▶ [Job]: The required result is an exact copy of the lines beginning at the line that contains "e dello statuto" and ending at the last line of the material below.

▶ [Material provided]:
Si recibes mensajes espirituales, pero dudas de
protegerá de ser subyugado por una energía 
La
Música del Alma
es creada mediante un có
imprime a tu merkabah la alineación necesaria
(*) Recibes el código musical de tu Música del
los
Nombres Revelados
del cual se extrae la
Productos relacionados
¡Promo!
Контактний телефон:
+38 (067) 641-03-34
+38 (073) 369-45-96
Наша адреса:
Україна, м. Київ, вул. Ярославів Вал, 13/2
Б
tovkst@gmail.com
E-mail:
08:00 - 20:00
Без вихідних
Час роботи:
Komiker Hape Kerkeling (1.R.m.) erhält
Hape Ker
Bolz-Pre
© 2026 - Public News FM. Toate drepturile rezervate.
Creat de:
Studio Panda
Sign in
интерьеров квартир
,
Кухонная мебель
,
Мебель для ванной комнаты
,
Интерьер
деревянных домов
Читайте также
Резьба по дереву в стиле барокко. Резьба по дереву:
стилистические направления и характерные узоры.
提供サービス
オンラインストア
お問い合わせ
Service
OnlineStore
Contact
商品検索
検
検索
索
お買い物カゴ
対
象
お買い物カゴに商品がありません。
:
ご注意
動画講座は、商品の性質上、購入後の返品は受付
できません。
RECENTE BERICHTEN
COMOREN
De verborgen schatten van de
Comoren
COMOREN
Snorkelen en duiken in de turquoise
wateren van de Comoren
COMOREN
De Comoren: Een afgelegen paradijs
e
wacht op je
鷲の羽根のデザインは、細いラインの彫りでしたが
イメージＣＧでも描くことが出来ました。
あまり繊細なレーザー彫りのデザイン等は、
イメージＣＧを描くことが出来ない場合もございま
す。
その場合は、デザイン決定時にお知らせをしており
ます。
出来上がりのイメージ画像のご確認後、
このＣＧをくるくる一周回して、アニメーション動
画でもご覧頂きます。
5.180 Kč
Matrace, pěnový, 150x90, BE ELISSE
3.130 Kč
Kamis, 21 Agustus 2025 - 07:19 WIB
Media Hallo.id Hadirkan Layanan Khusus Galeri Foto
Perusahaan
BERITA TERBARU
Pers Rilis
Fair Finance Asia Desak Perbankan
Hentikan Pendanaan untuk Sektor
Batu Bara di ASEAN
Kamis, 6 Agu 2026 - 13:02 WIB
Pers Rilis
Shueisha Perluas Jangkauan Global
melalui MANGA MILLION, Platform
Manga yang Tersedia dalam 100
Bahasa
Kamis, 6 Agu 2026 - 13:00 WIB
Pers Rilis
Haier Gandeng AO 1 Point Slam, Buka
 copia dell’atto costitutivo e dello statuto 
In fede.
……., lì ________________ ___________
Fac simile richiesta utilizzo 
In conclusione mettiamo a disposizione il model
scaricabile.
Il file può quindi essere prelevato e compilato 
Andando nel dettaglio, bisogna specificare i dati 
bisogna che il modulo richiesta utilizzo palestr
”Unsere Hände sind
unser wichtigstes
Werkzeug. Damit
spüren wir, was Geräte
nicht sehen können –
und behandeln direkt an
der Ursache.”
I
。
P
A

▶ [Exercise output]:
 copia dell’atto costitutivo e dello statuto 
In fede.
……., lì ________________ ___________
Fac simile richiesta utilizzo 
In conclusione mettiamo a disposizione il model
scaricabile.
Il file può quindi essere prelevato e compilato 
Andando nel dettaglio, bisogna specificare i dati 
bisogna che il modulo richiesta utilizzo palestr
”Unsere Hände sind
unser wichtigstes
Werkzeug. Damit
spüren wir, was Geräte
nicht sehen können –
und behandeln direkt an
der Ursache.”
I
。
P
A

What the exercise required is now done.